Greece, Creditors Get Closer on Terms of Bailout

June 26, 2015 Updated: June 26, 2015

BRUSSELS—Greece and its international creditors on Friday moved closer to a deal which would allow the cash-strapped country to avoid a default and stay in the euro currency club, after Prime Minister Alexis Tsipras made a second set of concessions within a week, officials said.

Greece has agreed to cut pensions to a level very close to what creditors have demanded before they release new loans, officials said on condition of anonymity because of the sensitivity of the negotiations. The move comes only days after Greece agreed to 8 billion euros in austerity cuts and new taxes over two years.

After the first Greek proposal, Germany and other creditors, particularly the International Monetary Fund, were concerned Athens would rely too much on business taxes that could hurt growth. They insisted Greece had to do more.

Friday’s latest proposals brought Tsipras from the IMF and European institutions much closer together, enough for some to anticipate that an emergency meeting on Saturday of the eurozone’s 19 finance ministers could bring the decisive breakthrough.

“Tomorrow’s meeting is of decisive character,” German Chancellor Angela Merkel said after meeting Tsipras and French President Francois Hollande.

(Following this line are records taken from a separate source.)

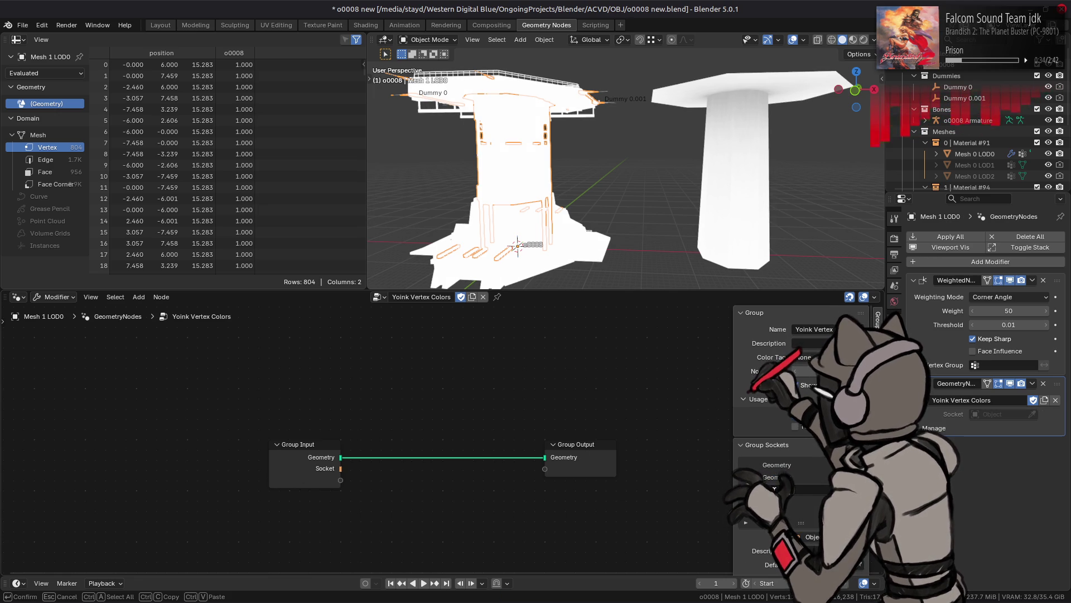
{"action": "key", "text": "Return"}
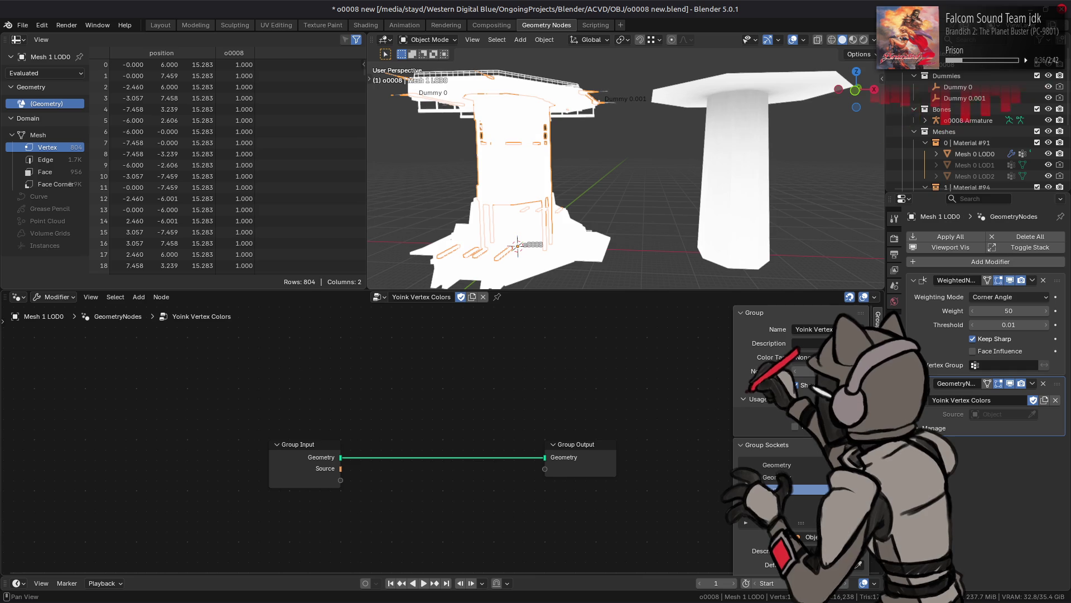
Add an Object Info node fed by Source, with its Geometry linked to Group Output.
{"action": "left_click_drag", "start_coordinate": [326, 454], "coordinate": [163, 384]}
{"action": "key", "text": "n"}
{"action": "left_click_drag", "start_coordinate": [593, 476], "coordinate": [778, 518]}
{"action": "key", "text": "shift+a"}
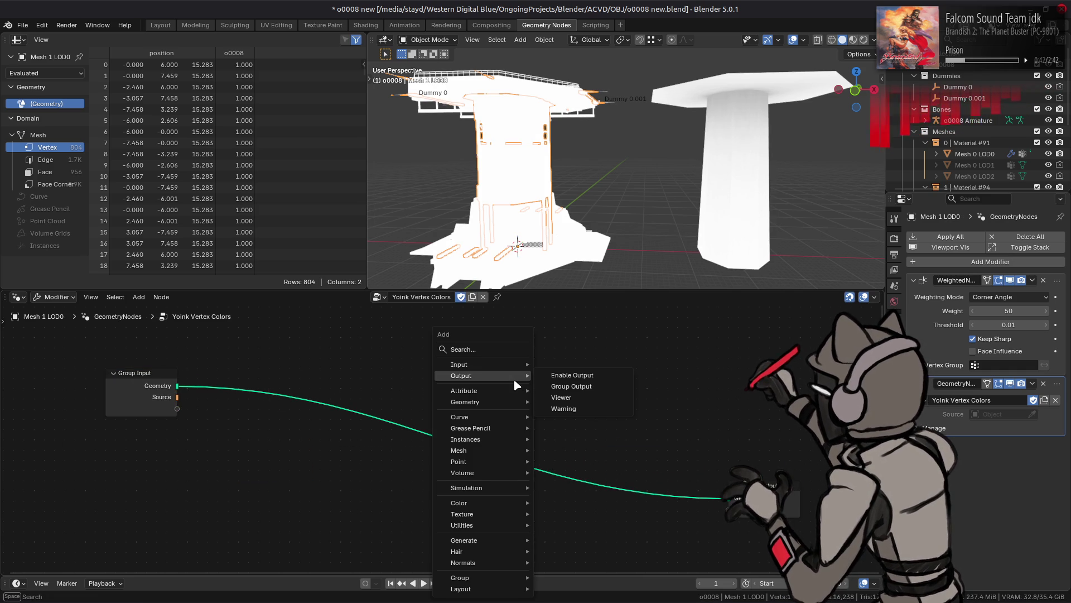
{"action": "mouse_move", "coordinate": [494, 370]}
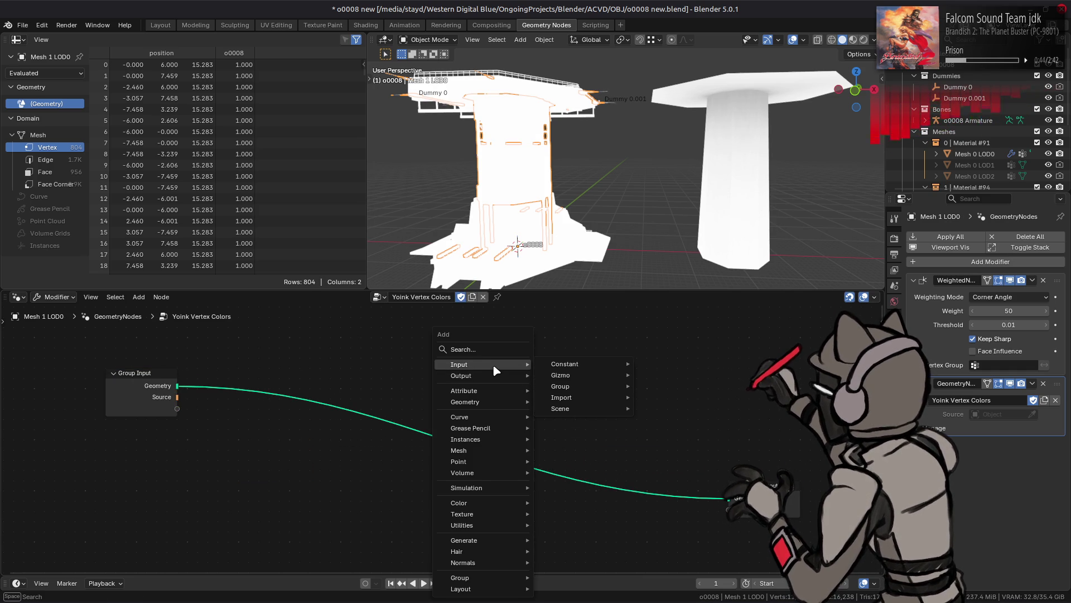
{"action": "mouse_move", "coordinate": [516, 402]}
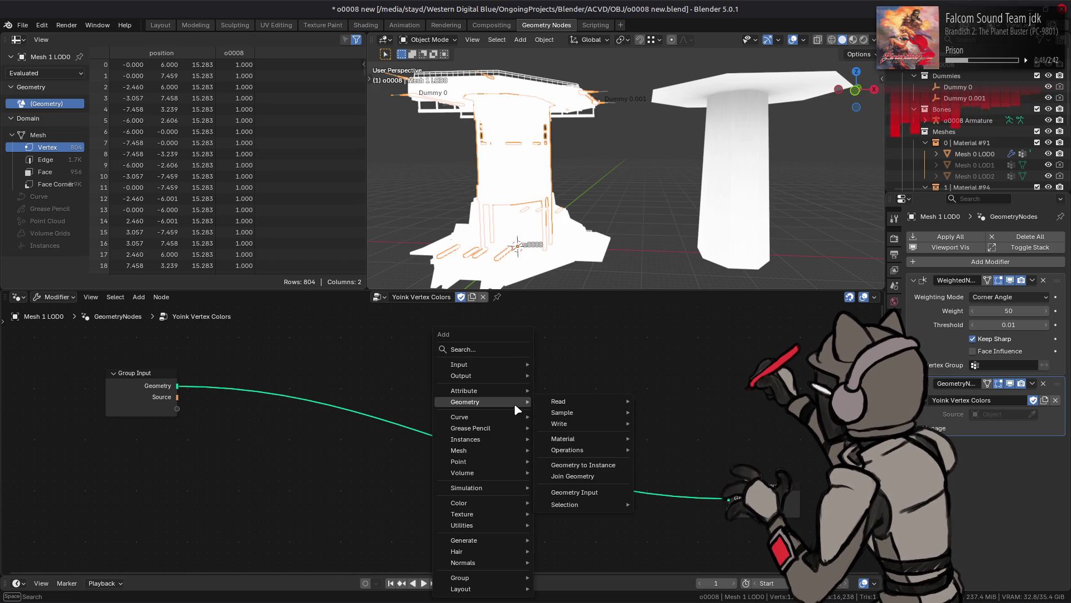
{"action": "mouse_move", "coordinate": [566, 409]}
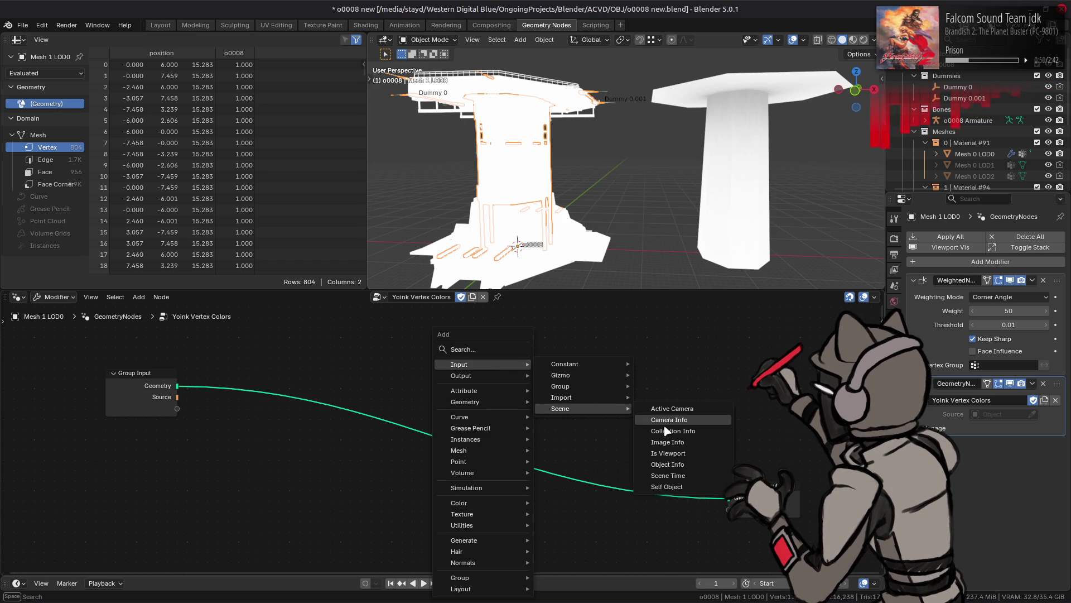
{"action": "left_click", "coordinate": [673, 470]}
{"action": "left_click", "coordinate": [81, 411]}
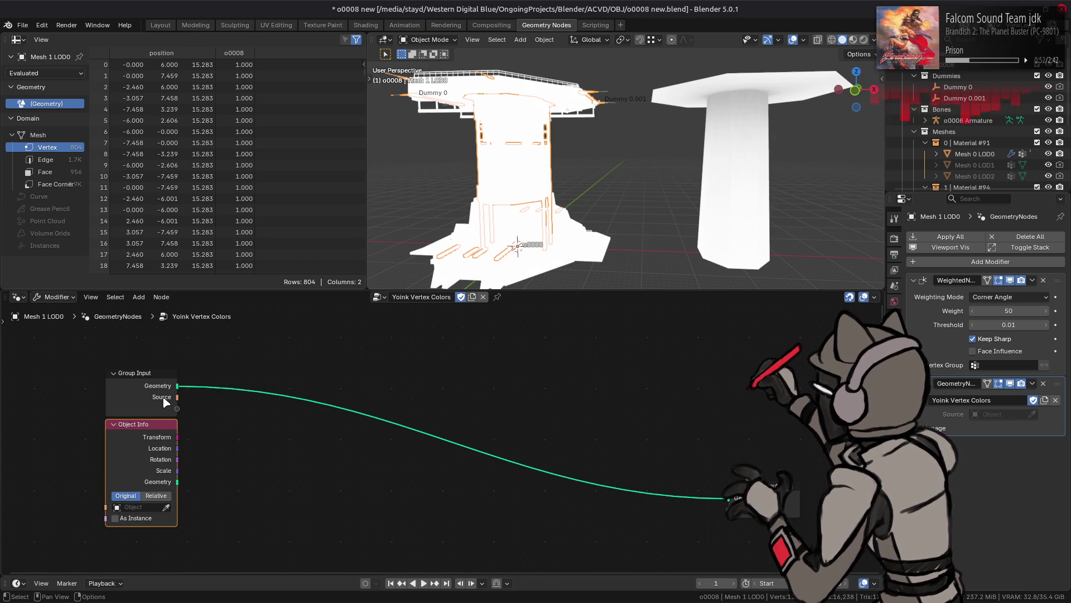
{"action": "left_click_drag", "start_coordinate": [126, 467], "coordinate": [108, 507]}
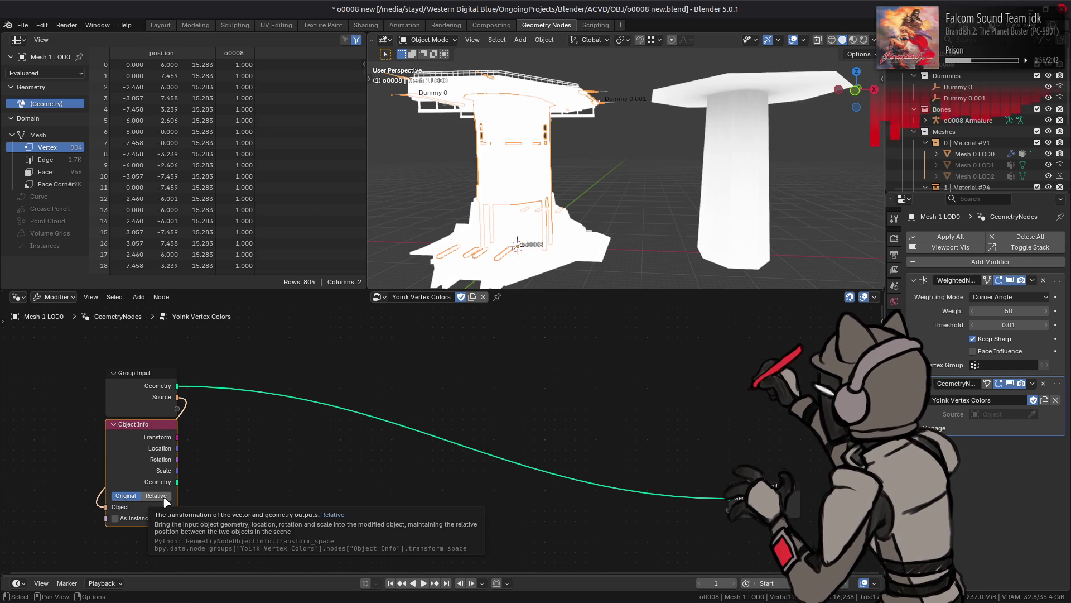
{"action": "left_click_drag", "start_coordinate": [176, 481], "coordinate": [727, 498]}
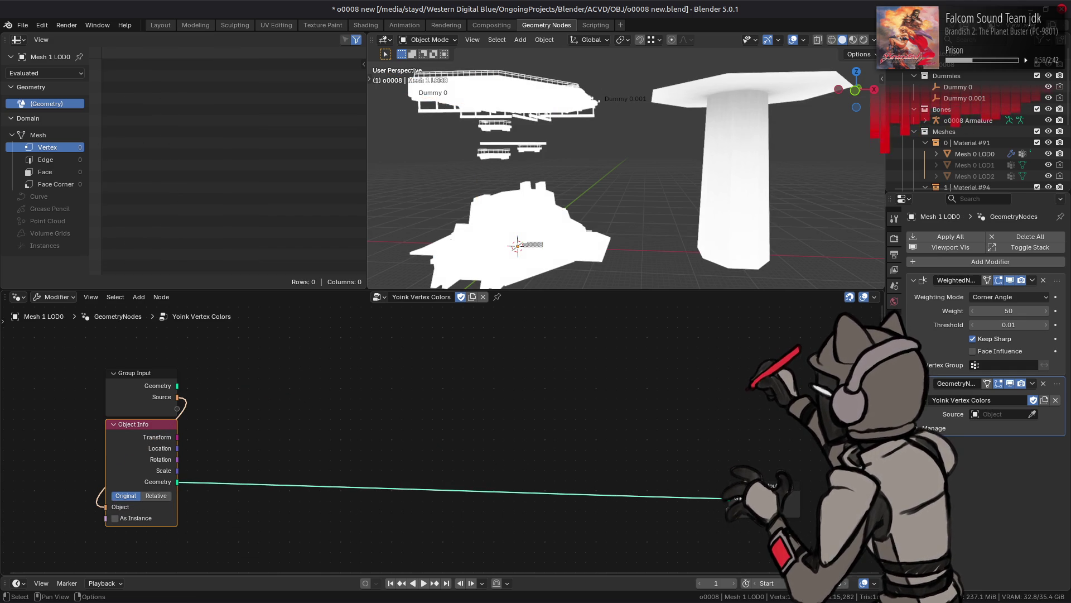
Set Object Info to Original, choose dst as the modifier's Source, then select Mesh 2 LOD0.
{"action": "left_click", "coordinate": [134, 497]}
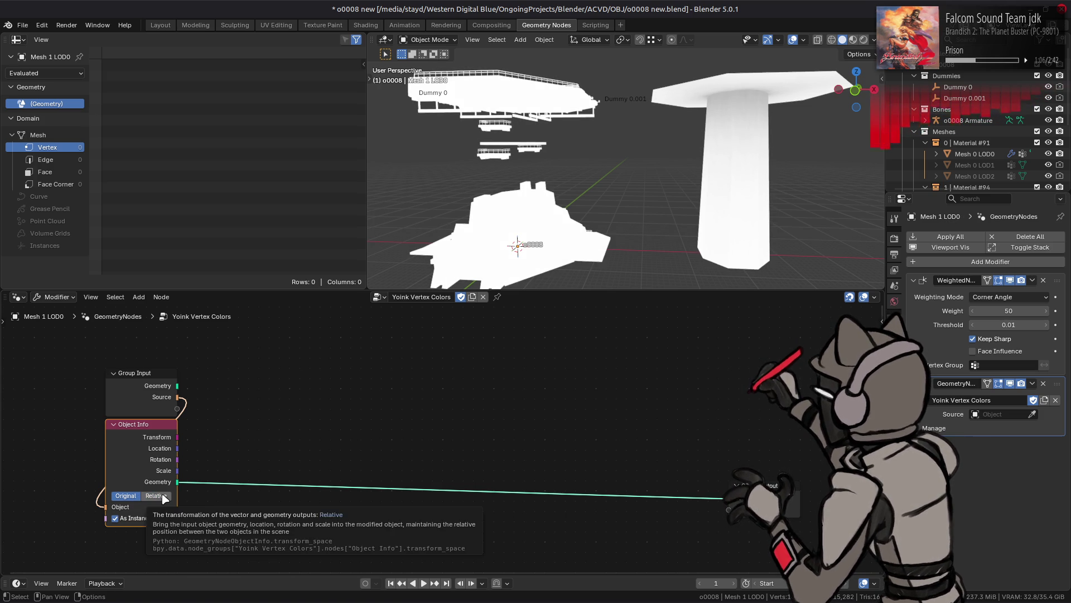
{"action": "scroll", "coordinate": [981, 142], "scroll_direction": "down", "scroll_amount": 2}
{"action": "scroll", "coordinate": [981, 142], "scroll_direction": "down", "scroll_amount": 5}
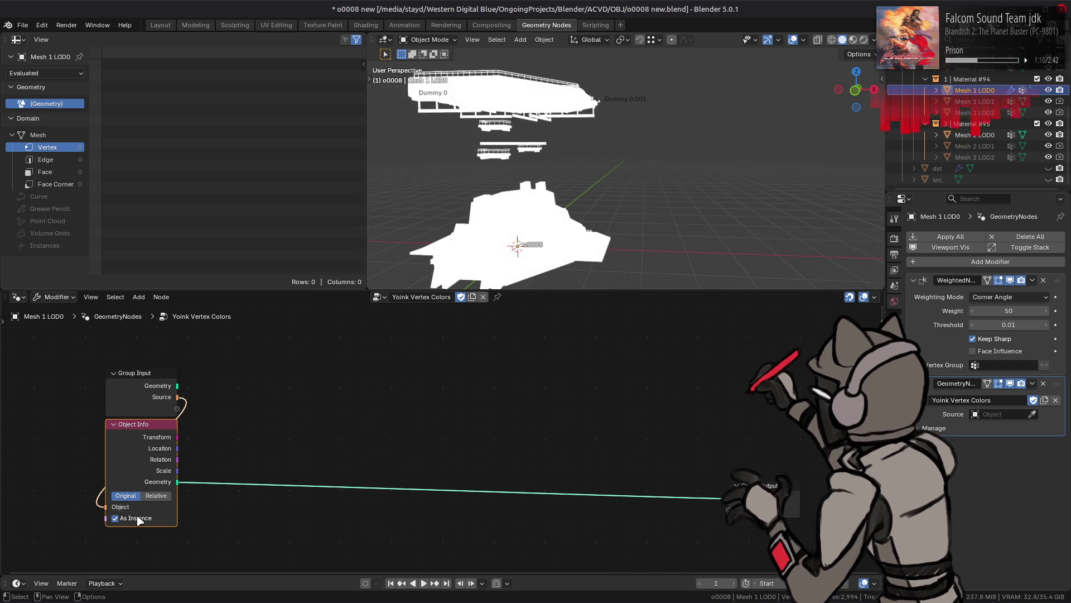
{"action": "left_click", "coordinate": [132, 497]}
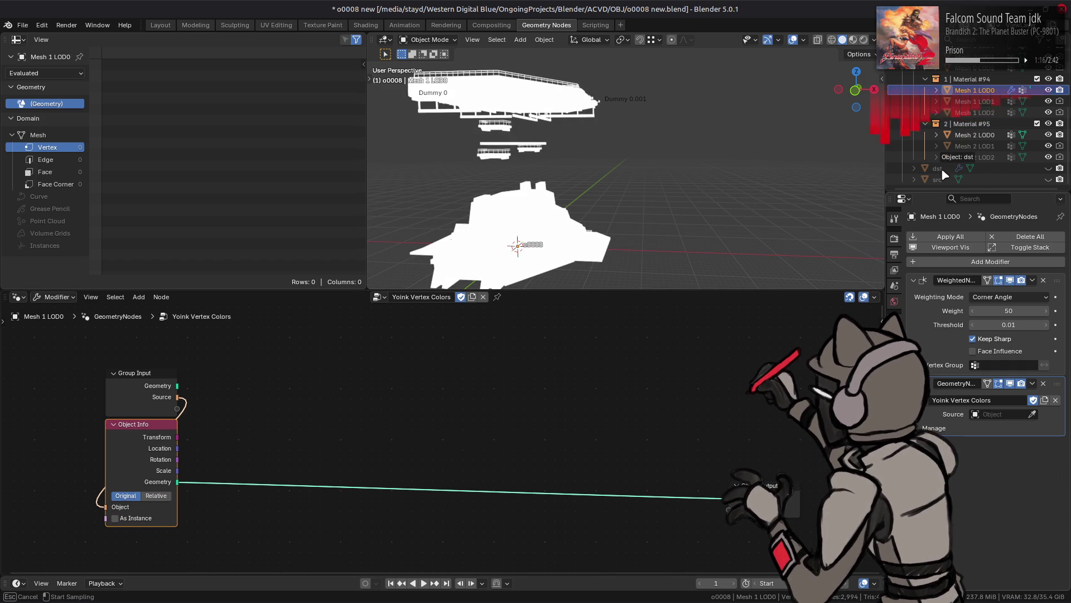
{"action": "left_click", "coordinate": [156, 497]}
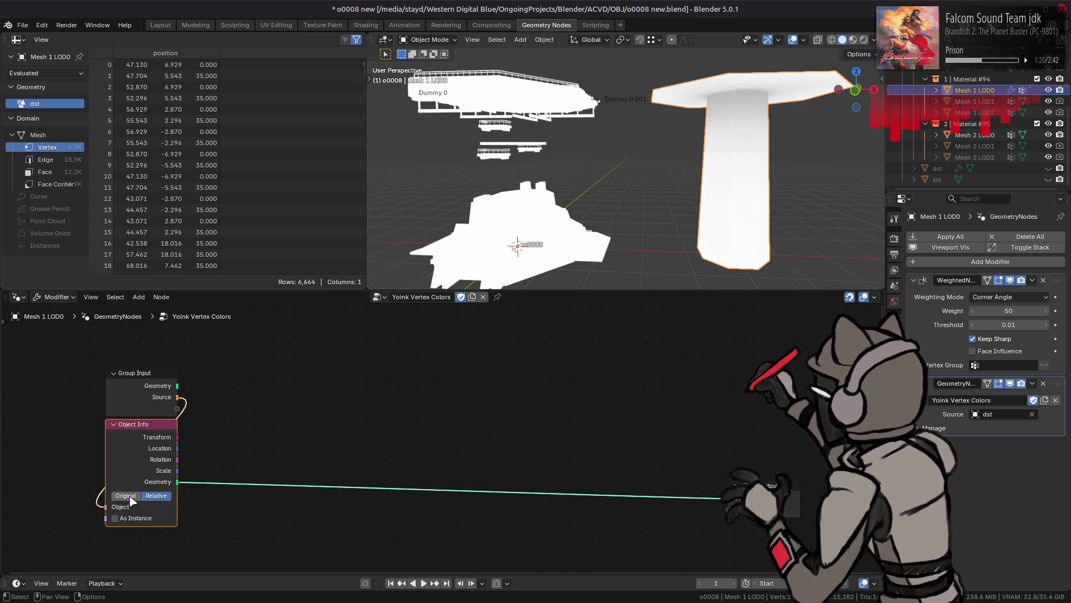
{"action": "left_click", "coordinate": [125, 496]}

Under the latest proposal, Athens said it will cut the contribution from the Greek state to pensions by between 0.25 percent and 0.5 percent of GDP this year and by 1 percent next year.

An official from one of the creditor institutions said that if you assess both sides “the difference now is very, very small.”

Megan Greene, chief economist at Manulife Asset Management, said that “The gap between Greece and its creditors looks much smaller now that Greece has caved on some of its proposed pension reforms.”

Tsipras earlier met with Merkel and French President Francois Hollande on the sidelines of a European summit in Brussels on Friday, as talks on unfreezing the country’s bailout loans were at an impasse.

Greece could be in arrears of payment to the IMF as soon as Tuesday, when it has a debt repayment of 1.6 billion euros.

Negotiations have stumbled on what economic reforms Greece must make in return for the remaining 7.2 billion euros in its international bailout program.

Should it default on its debt, Greece could eventually have to leave Europe’s joint currency, the euro. That would likely plunge the country back into a deep and long recession and shake European and global markets.

European leaders have demanded finance ministers from eurozone countries reach an agreement Saturday on the reforms Greece must make to unfreeze its bailout loans.

Tsipras, elected in January on promises to repeal the deep austerity measures imposed on the country in return for two bailouts totaling 240 billion euros, has been adamant he will not agree to more recessionary measures.

With the European part of Greece’s bailout expiring on Tuesday, and with it the country’s potential access to the remaining funds, time is running out.

“It really has to happen tomorrow,” said Jeroen Dijsselbloem, who heads the 19 eurozone finance ministers’ meetings known as the eurogroup, said of a potential deal. Any agreement, he noted, would have to go through the parliaments of Greece and several other eurozone countries, meaning the weekend is the latest possible time for a deal to be reached before June 30.

Greek officials have said all possibilities remain open, including that of not reaching an agreement.

In the current climate, with creditors insisting on draconian budget savings, “the chances are very small” for an agreement, Labor Minister Panos Skourletis said on private Mega television.

Business leaders in Greece have been alarmed by the proposed measures, which include increases in company and consumer taxes.

The creditors’ proposed measures are “exceptionally punishing for the Greek society and economy,” said Vasilis Korkidis, head of the Hellenic Confederation of Commerce and Entrepreneurship, saying they would affect profitable parts of the Greek economy.

However, he warned, an alternative of no solution and a break in ties with Greece’s European partners would be far worse.

“If you ask me … what I prefer between a bitter and painful deal and a catastrophic rupture, I clearly chose a deal for Greece to remain in the euro with a vision of growth,” Korkidis said in a statement.

Dijsselbloem said a package was needed “that gets Greece back on its feet.” He noted investors had left the country and said many no longer had faith in the government.

“The trust has to return and that requires a deal, it requires a number of reforms and they will have to accept that,” Dijsselbloem said.

But Finance Minister Yanis Varoufakis, speaking to Irish radio RTE, said Greece had “bent over backwards to accommodate some rather strange demands by the institutions. It is now up to them to come to the party.”

He said there was a “moral duty” to reach an agreement.

“Our commitment to remain in the eurozone is absolute,” Varoufakis said. However, he added, as a debtor nation “I think I have a duty not to take on more loan tranches unless there is some prospect that these debts will be repaid.”

Separately, a banking official said the European Central Bank had agreed Friday to a request for support to Greek banks. The official declined to specify whether the request was for an increase in the emergency credit Greek banks have been receiving.

Worried depositors have been pulling their money out of Greek banks, fearing a failure in the negotiations could lead to financial turmoil and a restriction on banking transactions. An estimated 4 billion left Greek banks last week.